● **Records shown**:
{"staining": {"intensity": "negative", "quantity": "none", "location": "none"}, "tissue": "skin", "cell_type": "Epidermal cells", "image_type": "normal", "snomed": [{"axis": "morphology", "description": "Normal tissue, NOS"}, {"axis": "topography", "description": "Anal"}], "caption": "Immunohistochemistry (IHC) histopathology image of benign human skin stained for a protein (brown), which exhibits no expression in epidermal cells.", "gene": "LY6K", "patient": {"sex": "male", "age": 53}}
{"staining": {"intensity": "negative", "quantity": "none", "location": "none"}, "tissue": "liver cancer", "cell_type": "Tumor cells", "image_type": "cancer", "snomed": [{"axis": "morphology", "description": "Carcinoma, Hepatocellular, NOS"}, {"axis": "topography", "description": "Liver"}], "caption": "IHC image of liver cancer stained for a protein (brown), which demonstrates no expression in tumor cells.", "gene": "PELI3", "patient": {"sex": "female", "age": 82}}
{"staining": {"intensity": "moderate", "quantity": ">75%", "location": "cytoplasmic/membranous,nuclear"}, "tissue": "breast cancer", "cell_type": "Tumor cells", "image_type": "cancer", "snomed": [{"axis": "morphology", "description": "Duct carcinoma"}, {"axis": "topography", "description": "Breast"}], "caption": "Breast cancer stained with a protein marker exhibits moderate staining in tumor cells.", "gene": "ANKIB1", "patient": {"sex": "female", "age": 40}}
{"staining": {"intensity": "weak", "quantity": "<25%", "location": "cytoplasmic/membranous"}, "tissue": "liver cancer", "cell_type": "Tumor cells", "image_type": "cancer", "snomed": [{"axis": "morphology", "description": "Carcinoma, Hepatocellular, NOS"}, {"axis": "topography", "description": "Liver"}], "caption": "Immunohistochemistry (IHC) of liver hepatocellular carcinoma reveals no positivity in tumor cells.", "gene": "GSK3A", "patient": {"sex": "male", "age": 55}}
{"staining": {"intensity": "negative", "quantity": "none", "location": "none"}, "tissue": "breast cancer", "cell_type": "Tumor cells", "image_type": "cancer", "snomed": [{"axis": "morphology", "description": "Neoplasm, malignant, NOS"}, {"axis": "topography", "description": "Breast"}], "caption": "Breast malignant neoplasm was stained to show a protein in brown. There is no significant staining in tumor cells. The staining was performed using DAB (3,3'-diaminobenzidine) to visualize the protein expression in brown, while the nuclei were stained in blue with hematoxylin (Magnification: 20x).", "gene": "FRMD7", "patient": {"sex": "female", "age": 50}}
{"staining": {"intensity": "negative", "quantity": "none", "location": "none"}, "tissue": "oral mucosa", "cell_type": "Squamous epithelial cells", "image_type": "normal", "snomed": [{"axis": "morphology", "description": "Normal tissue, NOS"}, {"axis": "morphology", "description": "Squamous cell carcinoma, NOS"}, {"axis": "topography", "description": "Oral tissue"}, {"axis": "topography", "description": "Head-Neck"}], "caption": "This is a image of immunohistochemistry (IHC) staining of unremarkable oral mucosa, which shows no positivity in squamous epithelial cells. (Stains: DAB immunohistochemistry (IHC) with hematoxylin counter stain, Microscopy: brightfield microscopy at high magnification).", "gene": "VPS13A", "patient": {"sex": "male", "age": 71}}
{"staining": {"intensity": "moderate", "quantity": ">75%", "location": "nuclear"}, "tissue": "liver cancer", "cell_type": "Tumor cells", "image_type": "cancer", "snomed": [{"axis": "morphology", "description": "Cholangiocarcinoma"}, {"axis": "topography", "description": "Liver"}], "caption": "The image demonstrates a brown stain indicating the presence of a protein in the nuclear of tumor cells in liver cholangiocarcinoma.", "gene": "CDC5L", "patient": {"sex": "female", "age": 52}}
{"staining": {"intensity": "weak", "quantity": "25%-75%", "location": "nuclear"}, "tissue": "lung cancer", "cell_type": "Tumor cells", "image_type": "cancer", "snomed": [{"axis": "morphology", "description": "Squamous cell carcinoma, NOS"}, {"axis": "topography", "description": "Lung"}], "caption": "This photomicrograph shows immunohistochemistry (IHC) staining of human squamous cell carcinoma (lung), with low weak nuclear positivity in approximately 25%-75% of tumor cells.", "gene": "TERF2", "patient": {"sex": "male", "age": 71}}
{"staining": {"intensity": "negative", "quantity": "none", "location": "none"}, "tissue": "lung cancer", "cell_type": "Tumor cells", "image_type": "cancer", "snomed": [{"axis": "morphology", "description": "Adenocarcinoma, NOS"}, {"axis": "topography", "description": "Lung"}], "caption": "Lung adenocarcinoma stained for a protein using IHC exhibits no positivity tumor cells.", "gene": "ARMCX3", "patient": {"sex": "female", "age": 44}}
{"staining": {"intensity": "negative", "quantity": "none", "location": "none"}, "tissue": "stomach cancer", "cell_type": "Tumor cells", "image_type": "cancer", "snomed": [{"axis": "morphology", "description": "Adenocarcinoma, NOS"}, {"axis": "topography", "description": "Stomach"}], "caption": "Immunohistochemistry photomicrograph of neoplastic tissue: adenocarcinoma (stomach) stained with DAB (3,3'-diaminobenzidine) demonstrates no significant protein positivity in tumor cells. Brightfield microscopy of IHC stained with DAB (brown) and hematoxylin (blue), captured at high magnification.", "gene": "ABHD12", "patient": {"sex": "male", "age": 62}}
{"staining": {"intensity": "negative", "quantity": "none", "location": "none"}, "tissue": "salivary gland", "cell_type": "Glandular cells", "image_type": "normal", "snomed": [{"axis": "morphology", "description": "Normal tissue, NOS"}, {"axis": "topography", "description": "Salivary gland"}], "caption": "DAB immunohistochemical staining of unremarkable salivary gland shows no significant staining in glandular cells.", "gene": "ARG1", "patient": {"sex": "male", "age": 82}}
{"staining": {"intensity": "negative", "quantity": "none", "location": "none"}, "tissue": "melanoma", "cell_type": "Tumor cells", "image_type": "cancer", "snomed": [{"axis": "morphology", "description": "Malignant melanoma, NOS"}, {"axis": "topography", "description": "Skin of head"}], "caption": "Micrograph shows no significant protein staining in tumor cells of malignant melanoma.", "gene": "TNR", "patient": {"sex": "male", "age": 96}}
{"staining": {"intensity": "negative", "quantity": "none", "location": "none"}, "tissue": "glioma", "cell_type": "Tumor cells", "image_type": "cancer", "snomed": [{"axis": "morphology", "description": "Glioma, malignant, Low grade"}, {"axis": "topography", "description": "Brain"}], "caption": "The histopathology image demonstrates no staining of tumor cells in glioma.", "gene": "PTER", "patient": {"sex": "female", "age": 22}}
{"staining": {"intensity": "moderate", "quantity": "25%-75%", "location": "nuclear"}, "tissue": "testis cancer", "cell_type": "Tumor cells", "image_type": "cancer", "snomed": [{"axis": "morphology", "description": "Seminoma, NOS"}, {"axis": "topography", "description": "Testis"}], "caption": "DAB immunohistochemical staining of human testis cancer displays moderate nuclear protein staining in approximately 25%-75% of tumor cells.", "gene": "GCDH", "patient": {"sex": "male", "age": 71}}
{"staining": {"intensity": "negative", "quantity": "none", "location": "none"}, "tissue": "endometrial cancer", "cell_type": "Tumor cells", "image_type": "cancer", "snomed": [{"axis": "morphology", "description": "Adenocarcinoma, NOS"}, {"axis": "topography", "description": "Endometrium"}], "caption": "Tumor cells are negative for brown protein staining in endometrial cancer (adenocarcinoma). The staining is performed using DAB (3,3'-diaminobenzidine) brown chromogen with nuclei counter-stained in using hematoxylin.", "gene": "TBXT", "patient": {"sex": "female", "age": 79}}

● **Try it**:
Set down the data once more, word for word.

● **Output below**:
{"staining": {"intensity": "negative", "quantity": "none", "location": "none"}, "tissue": "skin", "cell_type": "Epidermal cells", "image_type": "normal", "snomed": [{"axis": "morphology", "description": "Normal tissue, NOS"}, {"axis": "topography", "description": "Anal"}], "caption": "Immunohistochemistry (IHC) histopathology image of benign human skin stained for a protein (brown), which exhibits no expression in epidermal cells.", "gene": "LY6K", "patient": {"sex": "male", "age": 53}}
{"staining": {"intensity": "negative", "quantity": "none", "location": "none"}, "tissue": "liver cancer", "cell_type": "Tumor cells", "image_type": "cancer", "snomed": [{"axis": "morphology", "description": "Carcinoma, Hepatocellular, NOS"}, {"axis": "topography", "description": "Liver"}], "caption": "IHC image of liver cancer stained for a protein (brown), which demonstrates no expression in tumor cells.", "gene": "PELI3", "patient": {"sex": "female", "age": 82}}
{"staining": {"intensity": "moderate", "quantity": ">75%", "location": "cytoplasmic/membranous,nuclear"}, "tissue": "breast cancer", "cell_type": "Tumor cells", "image_type": "cancer", "snomed": [{"axis": "morphology", "description": "Duct carcinoma"}, {"axis": "topography", "description": "Breast"}], "caption": "Breast cancer stained with a protein marker exhibits moderate staining in tumor cells.", "gene": "ANKIB1", "patient": {"sex": "female", "age": 40}}
{"staining": {"intensity": "weak", "quantity": "<25%", "location": "cytoplasmic/membranous"}, "tissue": "liver cancer", "cell_type": "Tumor cells", "image_type": "cancer", "snomed": [{"axis": "morphology", "description": "Carcinoma, Hepatocellular, NOS"}, {"axis": "topography", "description": "Liver"}], "caption": "Immunohistochemistry (IHC) of liver hepatocellular carcinoma reveals no positivity in tumor cells.", "gene": "GSK3A", "patient": {"sex": "male", "age": 55}}
{"staining": {"intensity": "negative", "quantity": "none", "location": "none"}, "tissue": "breast cancer", "cell_type": "Tumor cells", "image_type": "cancer", "snomed": [{"axis": "morphology", "description": "Neoplasm, malignant, NOS"}, {"axis": "topography", "description": "Breast"}], "caption": "Breast malignant neoplasm was stained to show a protein in brown. There is no significant staining in tumor cells. The staining was performed using DAB (3,3'-diaminobenzidine) to visualize the protein expression in brown, while the nuclei were stained in blue with hematoxylin (Magnification: 20x).", "gene": "FRMD7", "patient": {"sex": "female", "age": 50}}
{"staining": {"intensity": "negative", "quantity": "none", "location": "none"}, "tissue": "oral mucosa", "cell_type": "Squamous epithelial cells", "image_type": "normal", "snomed": [{"axis": "morphology", "description": "Normal tissue, NOS"}, {"axis": "morphology", "description": "Squamous cell carcinoma, NOS"}, {"axis": "topography", "description": "Oral tissue"}, {"axis": "topography", "description": "Head-Neck"}], "caption": "This is a image of immunohistochemistry (IHC) staining of unremarkable oral mucosa, which shows no positivity in squamous epithelial cells. (Stains: DAB immunohistochemistry (IHC) with hematoxylin counter stain, Microscopy: brightfield microscopy at high magnification).", "gene": "VPS13A", "patient": {"sex": "male", "age": 71}}
{"staining": {"intensity": "moderate", "quantity": ">75%", "location": "nuclear"}, "tissue": "liver cancer", "cell_type": "Tumor cells", "image_type": "cancer", "snomed": [{"axis": "morphology", "description": "Cholangiocarcinoma"}, {"axis": "topography", "description": "Liver"}], "caption": "The image demonstrates a brown stain indicating the presence of a protein in the nuclear of tumor cells in liver cholangiocarcinoma.", "gene": "CDC5L", "patient": {"sex": "female", "age": 52}}
{"staining": {"intensity": "weak", "quantity": "25%-75%", "location": "nuclear"}, "tissue": "lung cancer", "cell_type": "Tumor cells", "image_type": "cancer", "snomed": [{"axis": "morphology", "description": "Squamous cell carcinoma, NOS"}, {"axis": "topography", "description": "Lung"}], "caption": "This photomicrograph shows immunohistochemistry (IHC) staining of human squamous cell carcinoma (lung), with low weak nuclear positivity in approximately 25%-75% of tumor cells.", "gene": "TERF2", "patient": {"sex": "male", "age": 71}}
{"staining": {"intensity": "negative", "quantity": "none", "location": "none"}, "tissue": "lung cancer", "cell_type": "Tumor cells", "image_type": "cancer", "snomed": [{"axis": "morphology", "description": "Adenocarcinoma, NOS"}, {"axis": "topography", "description": "Lung"}], "caption": "Lung adenocarcinoma stained for a protein using IHC exhibits no positivity tumor cells.", "gene": "ARMCX3", "patient": {"sex": "female", "age": 44}}
{"staining": {"intensity": "negative", "quantity": "none", "location": "none"}, "tissue": "stomach cancer", "cell_type": "Tumor cells", "image_type": "cancer", "snomed": [{"axis": "morphology", "description": "Adenocarcinoma, NOS"}, {"axis": "topography", "description": "Stomach"}], "caption": "Immunohistochemistry photomicrograph of neoplastic tissue: adenocarcinoma (stomach) stained with DAB (3,3'-diaminobenzidine) demonstrates no significant protein positivity in tumor cells. Brightfield microscopy of IHC stained with DAB (brown) and hematoxylin (blue), captured at high magnification.", "gene": "ABHD12", "patient": {"sex": "male", "age": 62}}
{"staining": {"intensity": "negative", "quantity": "none", "location": "none"}, "tissue": "salivary gland", "cell_type": "Glandular cells", "image_type": "normal", "snomed": [{"axis": "morphology", "description": "Normal tissue, NOS"}, {"axis": "topography", "description": "Salivary gland"}], "caption": "DAB immunohistochemical staining of unremarkable salivary gland shows no significant staining in glandular cells.", "gene": "ARG1", "patient": {"sex": "male", "age": 82}}
{"staining": {"intensity": "negative", "quantity": "none", "location": "none"}, "tissue": "melanoma", "cell_type": "Tumor cells", "image_type": "cancer", "snomed": [{"axis": "morphology", "description": "Malignant melanoma, NOS"}, {"axis": "topography", "description": "Skin of head"}], "caption": "Micrograph shows no significant protein staining in tumor cells of malignant melanoma.", "gene": "TNR", "patient": {"sex": "male", "age": 96}}
{"staining": {"intensity": "negative", "quantity": "none", "location": "none"}, "tissue": "glioma", "cell_type": "Tumor cells", "image_type": "cancer", "snomed": [{"axis": "morphology", "description": "Glioma, malignant, Low grade"}, {"axis": "topography", "description": "Brain"}], "caption": "The histopathology image demonstrates no staining of tumor cells in glioma.", "gene": "PTER", "patient": {"sex": "female", "age": 22}}
{"staining": {"intensity": "moderate", "quantity": "25%-75%", "location": "nuclear"}, "tissue": "testis cancer", "cell_type": "Tumor cells", "image_type": "cancer", "snomed": [{"axis": "morphology", "description": "Seminoma, NOS"}, {"axis": "topography", "description": "Testis"}], "caption": "DAB immunohistochemical staining of human testis cancer displays moderate nuclear protein staining in approximately 25%-75% of tumor cells.", "gene": "GCDH", "patient": {"sex": "male", "age": 71}}
{"staining": {"intensity": "negative", "quantity": "none", "location": "none"}, "tissue": "endometrial cancer", "cell_type": "Tumor cells", "image_type": "cancer", "snomed": [{"axis": "morphology", "description": "Adenocarcinoma, NOS"}, {"axis": "topography", "description": "Endometrium"}], "caption": "Tumor cells are negative for brown protein staining in endometrial cancer (adenocarcinoma). The staining is performed using DAB (3,3'-diaminobenzidine) brown chromogen with nuclei counter-stained in using hematoxylin.", "gene": "TBXT", "patient": {"sex": "female", "age": 79}}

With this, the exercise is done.